*** Begin section ***
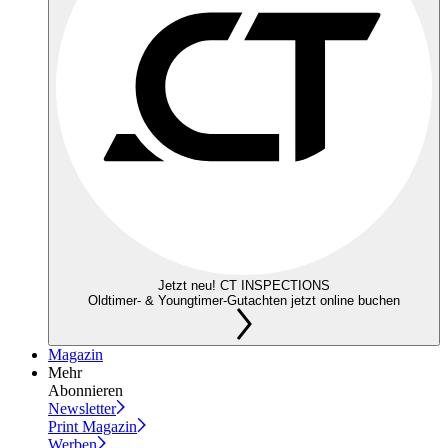
Jetzt neu! CT INSPECTIONS
Oldtimer- & Youngtimer-Gutachten jetzt online buchen
Magazin
Mehr
Abonnieren
Newsletter
Print Magazin
Werben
*** End section ***
INSTRUCTION: Write out the text lines from all of the rows above verbatim, omitting the pictures.

SOLUTION TO THIS PROBLEM:
Jetzt neu! CT INSPECTIONS
Oldtimer- & Youngtimer-Gutachten jetzt online buchen
Magazin
Mehr
Abonnieren
Newsletter
Print Magazin
Werben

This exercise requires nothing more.